Military service isn’t required to serve your country, he said. But doing so elevates people, and it brings serious responsibilities.
“It is the greatest honor there is, because when you sign your name on that line you’re saying I’m willing to die for what I believe in,” he told the audience.
This was not lost on sophomore Kayla Browne. That afternoon, Harris visited her English class; the students were reading his book as group assignment. Her brother Austin had just finished Army boot camp.
“If we were to have a war I don’t want anything to happen to him. Just knowing it’s possible, it kind of hurts me,” she said.
Browne’s voice began to choke up. Seeing Harris and recalling photographs, war movies and combat video, she couldn’t stop herself from seeing her big brother in the same light.
“Because anything is possible and it’s just not a good thought,” she said, tears beginning to fall from her cheeks. “I put his face on theirs and I can’t think of anything positive about it, because I just don’t want anything to happen to him.
(Harris’) story is really inspiring because if Austin were to get injured, he has someone to look up to.”
He didn’t mean to be a motivational speaker.
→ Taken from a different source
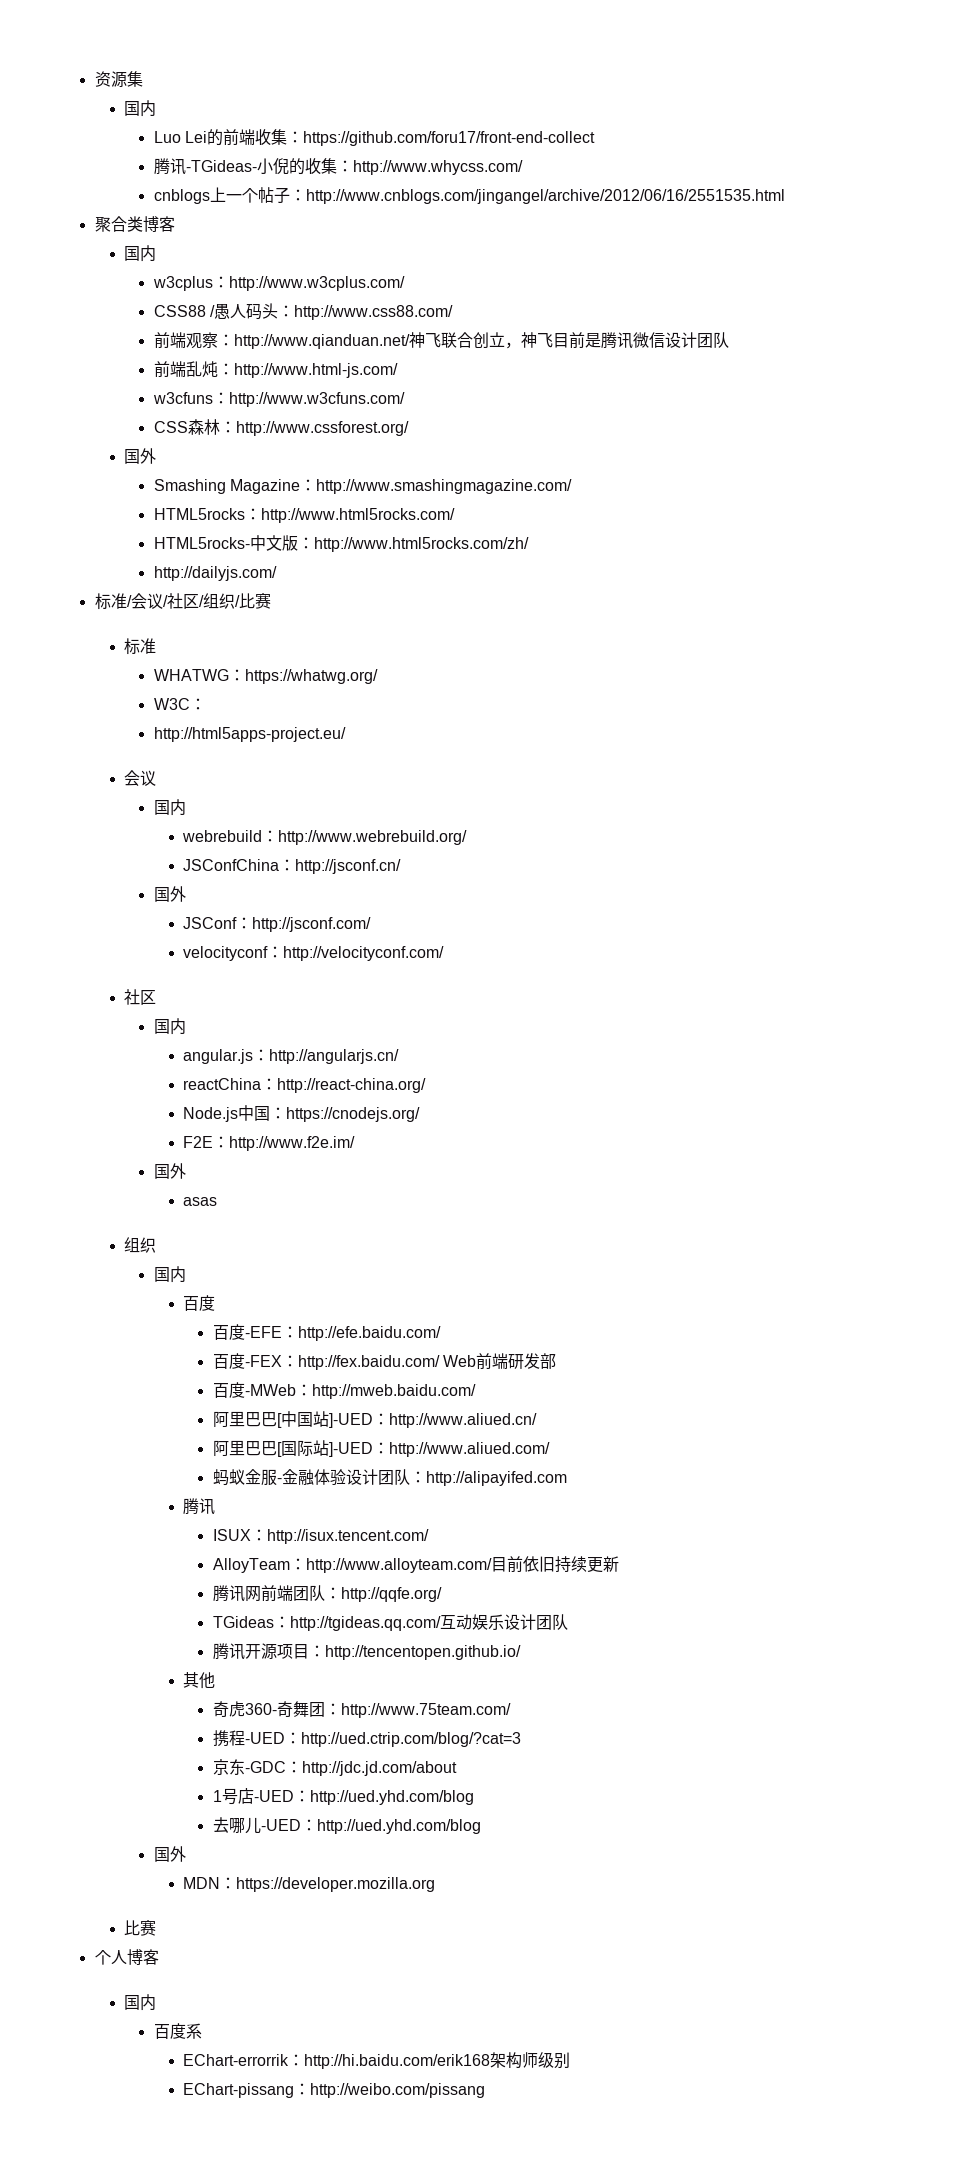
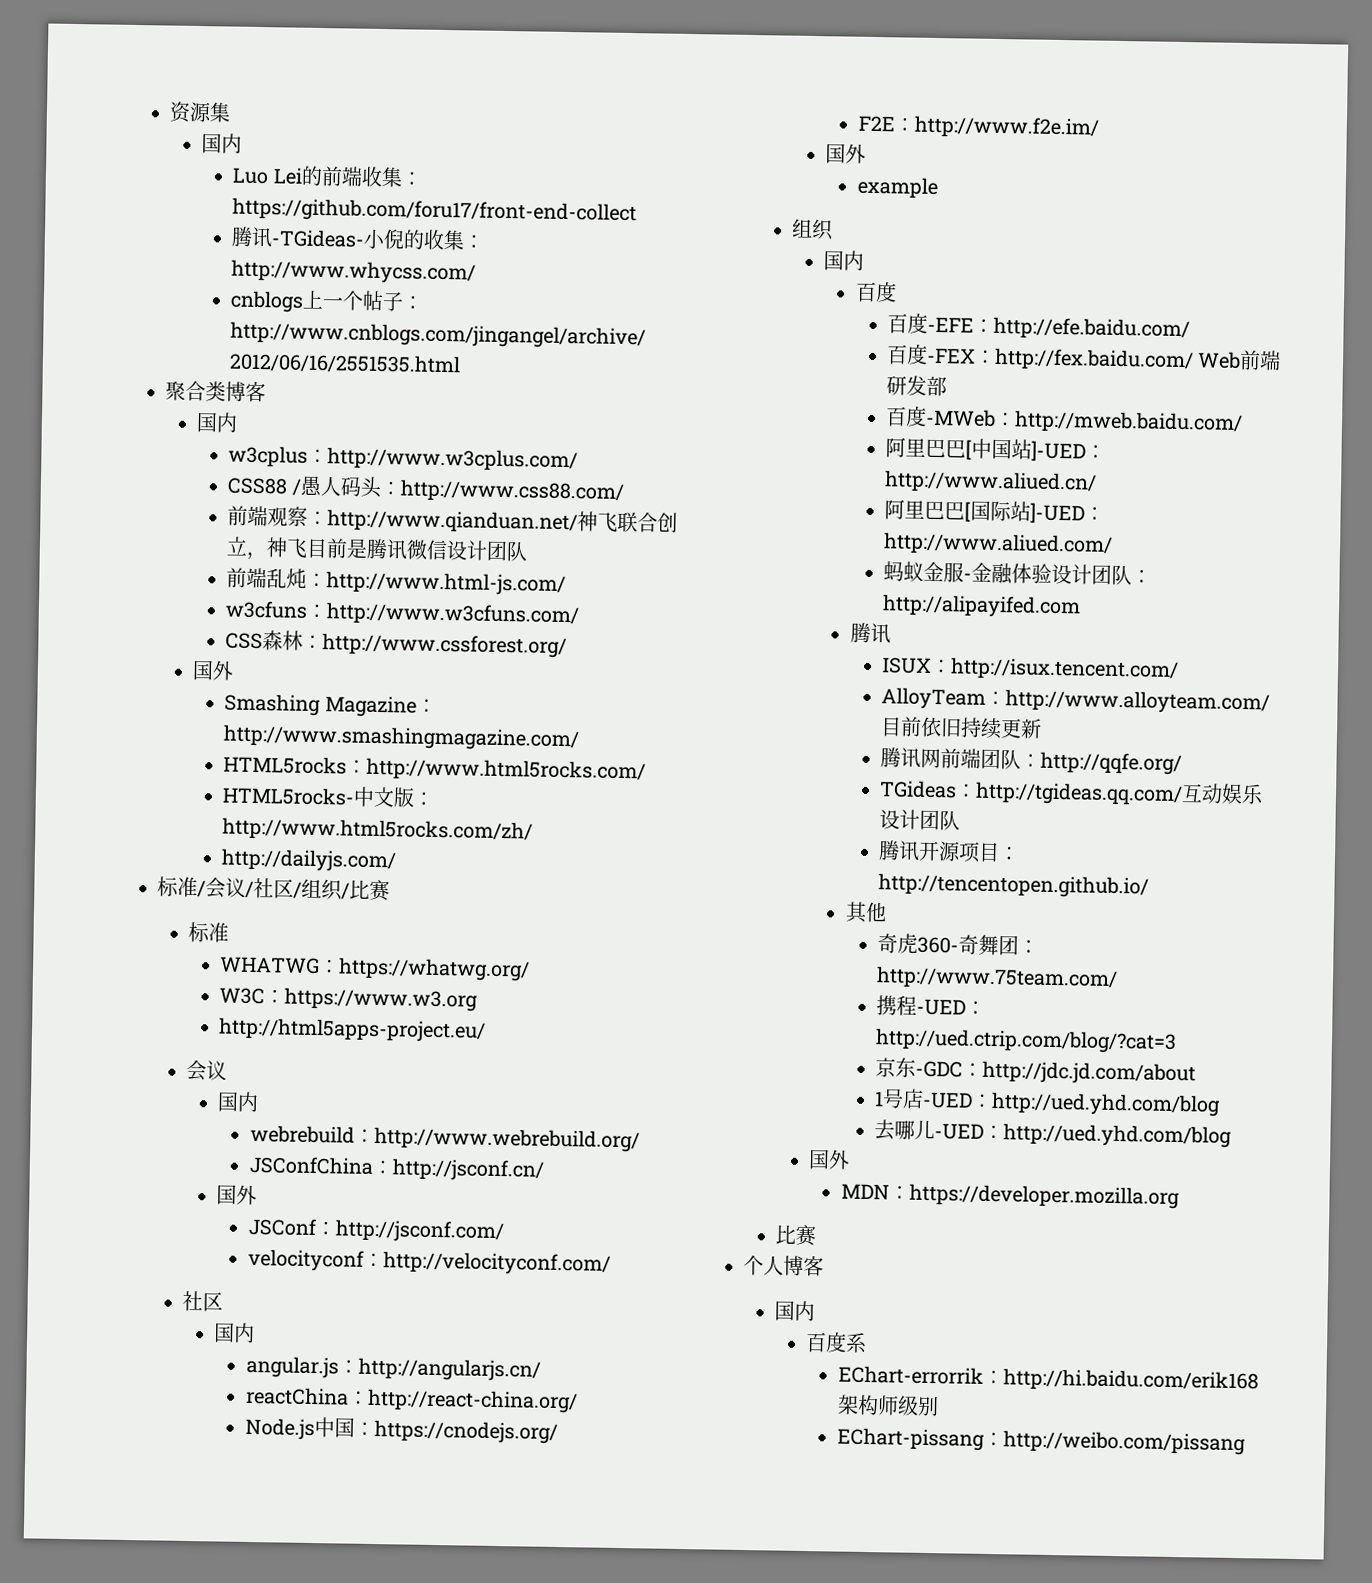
(206, 704) none -> [284,987,479,1012] https://www.w3.org
[183,1197,218,1206] asas -> [856,176,938,200] example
Harris said he sort of walked into it.
“I was lost in the hospital one day, I was pretty medicated at the time. I walked in a door and I was literally on stage,” he recalled.
A group of men were sitting there. Whether they were doctors or chaplains, Harris didn’t know.
“They said, ‘Hey you’re our guest speaker today.’ I’m looking around and I’m like, ‘Uh, I guess I can be,’” he said. “I was kind of joking, but they pulled up a chair and said, ‘Have a seat.’”
It’s a must for Harris to balance the heaviness of his story with humor. Joking with visitors keeps the ice cracking, heading off any discomfort felt by his skin grafts or the remains of the seven fingers left on his hands. When posing for group photos, he’s the first to make a funny face or throw the bunny-ears hand sign behind whoever’s nearest.
He’s long since made peace with seeing in the mirror a face different from the one he grew up with.
“I don’t see the scars,” he said. “I see the person that I am and the person that I’m meant to be.”
There is a purpose in these programs. It reaches beyond patriotism, recognizing veterans or even selling books. It lingers on a harrowing statistic he quoted throughout his visit, a national suicide rate of 22 veterans per day. But the purpose extends even beyond that.
Harris’ message at its core boils down to one thing: Everyone has the strength to be more than they are. It takes faith and it takes courage, and it demands companionship. No one is alone, nor should they think they are.
He has his wife, Kathreyn, and their five children to lean on. There have been hard times, to be sure. But with just a little faith, somehow the sun always manages to pierce dark clouds.
“This recovery has been full of blessings. If you had asked me in 2007 if I would be here like this, I would have told you that you were crazy,” he said during the assembly. “It took little changes in my life, little achievable goals, each and every day, to have a greater outcome.”
It’s where the name of the book comes from and it’s a lesson anyone can learn.
“I had to have the will to get up and do it each and every day,” he said.
He wants the book to be a resource for veterans. When he and Cox began writing it he was clear from the start that being Christian doesn’t equate with weakness.
“I’m not Opie and this ain’t ‘The Andy Griffith Show.’ I’m Shilo Harris, I was raised hard, I served my country, I ate a lot of dirt, and I had a heck of a recovery,” he said.
“I take the stand that you can be a badass, and be a Christian, all at the same time.”